All this and more happened to her family and relatives and mine.
Besides
this, I was part of the cause at least of inspiring other Leeds young people to
go away to school mostly to Cedar City to the Branch Normal School, and there
they formed associations that affected their lives. Bess formed many friendships in Cedar City,
and some of these and I became friends because of it, and thus our circle of
friends and acquaintances were widened.
Our daughter, Maevonne, married the son of one of the girls who went to
school with Bess in Cedar, and her two brothers thought a lot of Bess and tried
to keep company with her.
I could go
on with results of this bicycle ride and perhaps shall someday do so. Here I shall mention my very close
friendships with the Nicholls and Olsen families who years earlier were friends
of my parents when they all worked at the Babylon Mill on the Virgin. This mill concentrated Silver Reef ore. We became very friendly while I was in Leeds
and the Olsen girls, Mame "Lyle" and Maggie and I became very close
friends. I flatter myself that either
one of them would have married me if I had so chosen. I won't deny that I liked them quite well,
and I was so well treated by their parents.
They took me on several trips to St. George in the "white top"
when they were going over and to Cedar and from Cedar to Leeds. Of course during most of the year I was heart
free to choose whom I would.
Other girls
in Leeds were very friendly and kind to me, and I formed acquaintances in St.
George through my trips over there and my cousins who lived there. I quite liked a few of the girls I met there
too. I have left out the boys, but must
state that I made many friends among the boys of Leeds not counting those I had
in school, and practically all of them were my friends and have continued to
be. Among the "old folks"
married people I was treated wonderfully well, and we were very friendly. I often called on them and chatted a short
time as I found myself with a little time on my hands. In fact I was taken into the town almost as a member of the town as one big
family. My stay there was about the most
pleasant of my life, a winter fondly to be remembered and one that caused
longings to return. I was always treated
well whenever I returned and am sorry it hasn't been more often.
Probably I
most admired the little woman who was my wife's mother. She was mother of a very large family of fine
looking children and under very great difficulties reared all those children
with unfavorable environment and influences to battle with. She was a very beautiful woman and is still
living there alone except for two grandchildren.

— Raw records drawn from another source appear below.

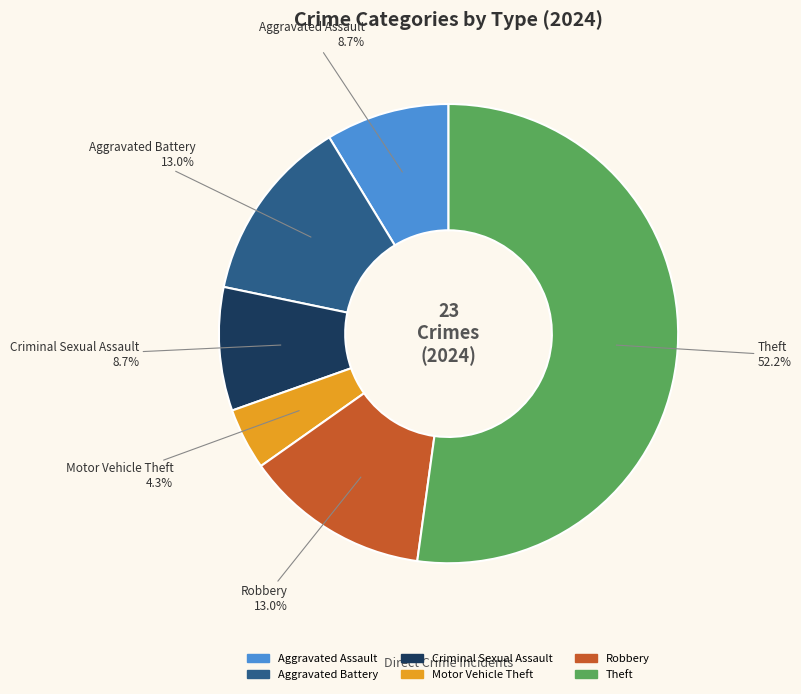

Which slice represents more than half of the pie?

Theft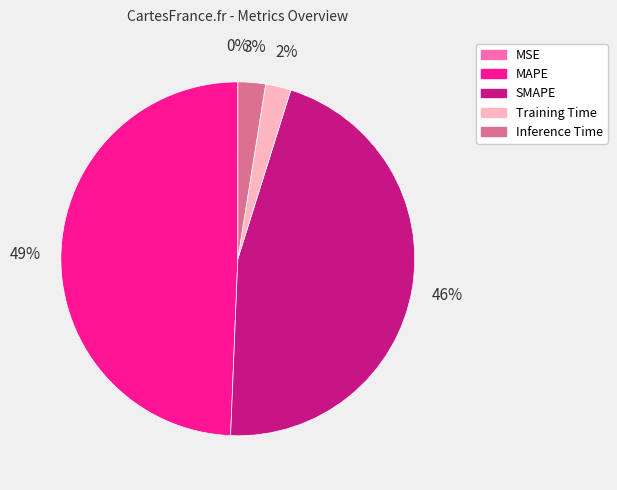

The MAPE slice represents 49% of the pie. True or false?

True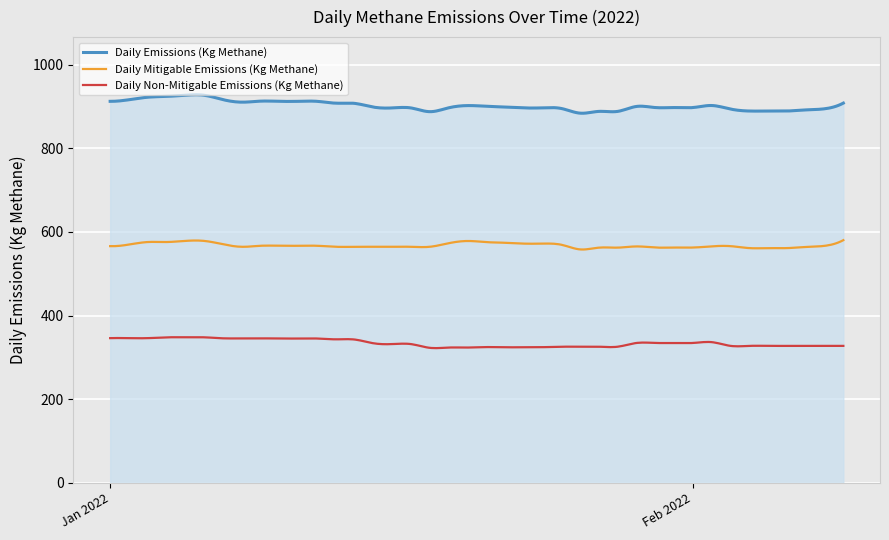

What is the difference between the maximum and minimum values in the Daily Emissions (Kg Methane) series?

44.1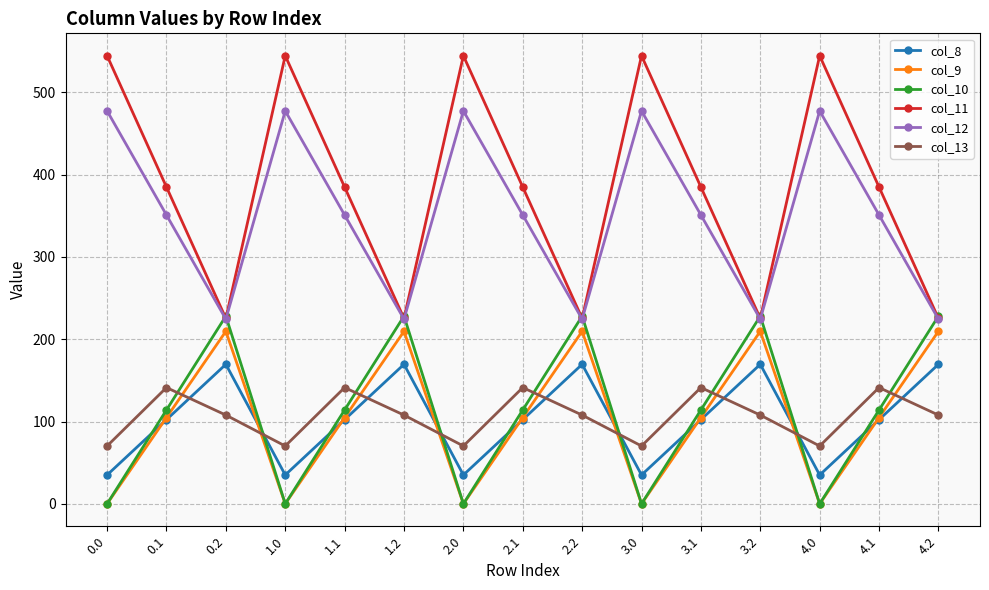

The value of col_8 at 3.0 is 35.0. True or false?

True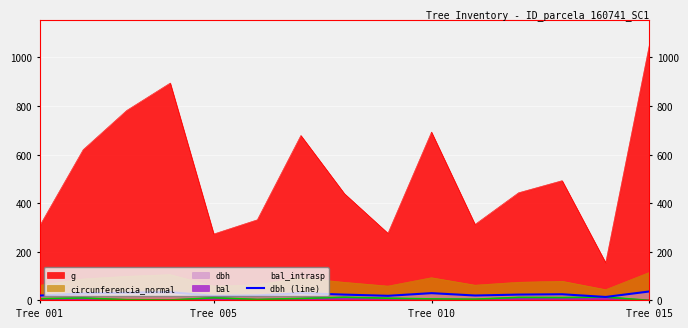

What is the minimum value shown in the chart?

14.1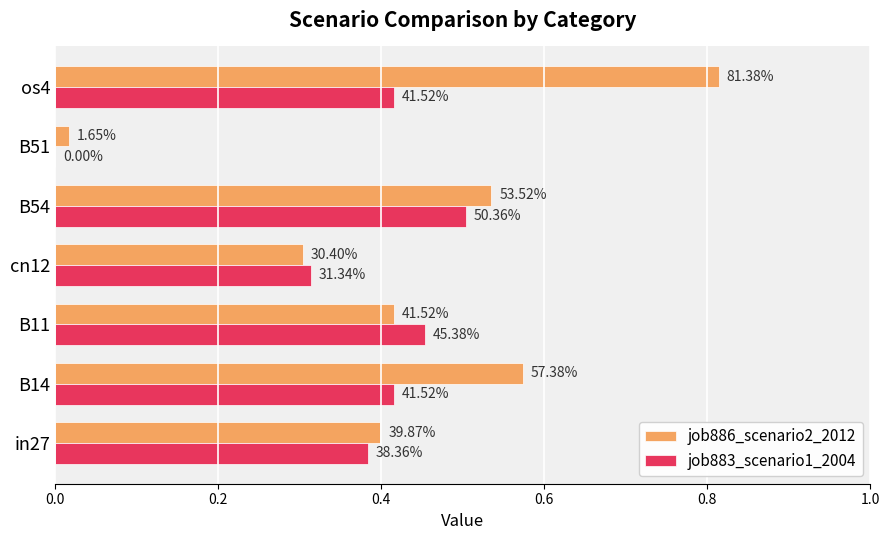

List the series in order of their overall mean, lowest first.

job883_scenario1_2004, job886_scenario2_2012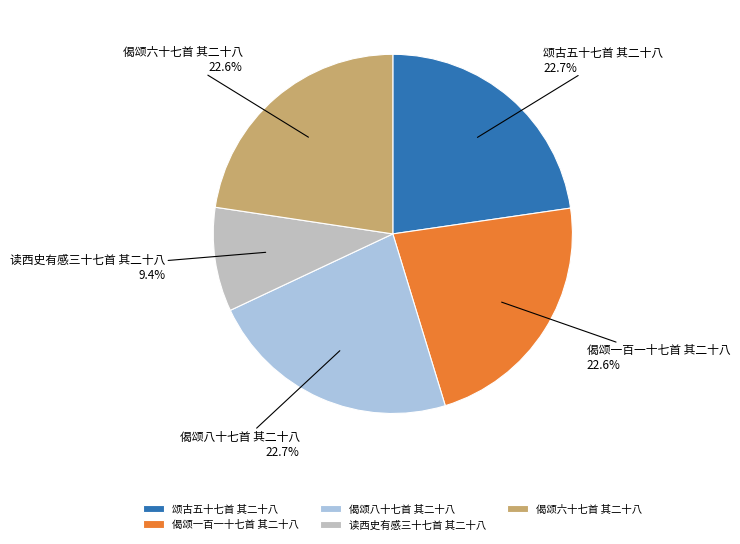

To the nearest percent, what is the difference between the 偈颂六十七首 其二十八 and 读西史有感三十七首 其二十八 slice percentages?

13%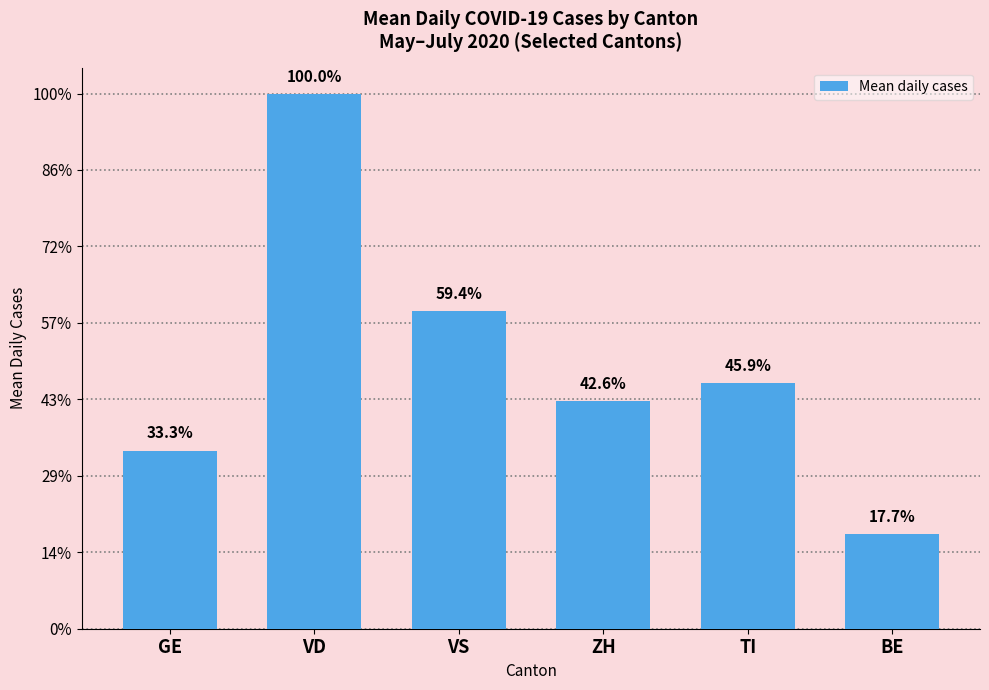

Does the chart contain any negative values?

No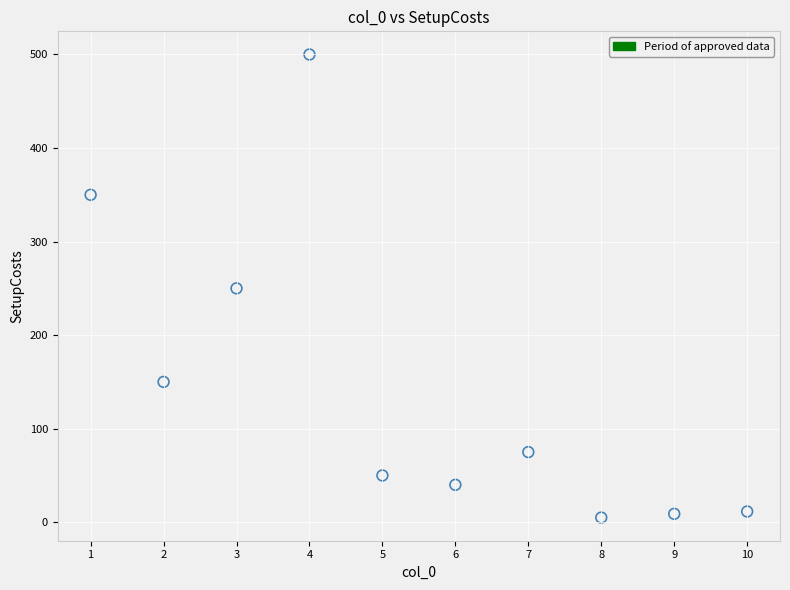

What is the range of X values (max minus min)?

9.0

I am longing to go to see her and have tried
to get to go for a year or more. I
almost fell in love with her--of course not in any serious way, but I thought
so much of her. I hope I can go down to
Dixie before Matt goes away to school.
I should
like to say things about many of the people of Leeds as I knew them. I wish I had the gift of a writer and could
set them down in a book true to character so I could visit with them now and
again. I must mention how much I thought
of Lou Harris. I consider him one of the
sweet and fine young men of my life's acquaintance, and I met two others like
him as employees in the legislature. My
memory is crowded with the people young and old, single, married, and
middle-ages, and the experiences of those five short months I spent in
Leeds. Some day Maybe I can write some
details of the people of Leeds.
As the
town--one street--doesn't run north and south or east and west but somewhere in
between, I never felt just right all the time I was there. I wasn't square with the world. But the feeling of Dixie towns was then
unlike any others I have ever known. The
setting in the midst of sandstone cliffs with the trees and vegetation, the old
adobe houses and others, of course, and the cottonwood trees--not very good
specimens of trees however, all together produced an atmosphere never to be
forgotten and unique in my experiences.
The
greeting of the people as I met them, the friendliness, and well, just the
humaness of them. So many of them have
gone during these forty-seven years.
Some moved away, and others whose lives were knit into the history of
the little town have passed on and live only in memory.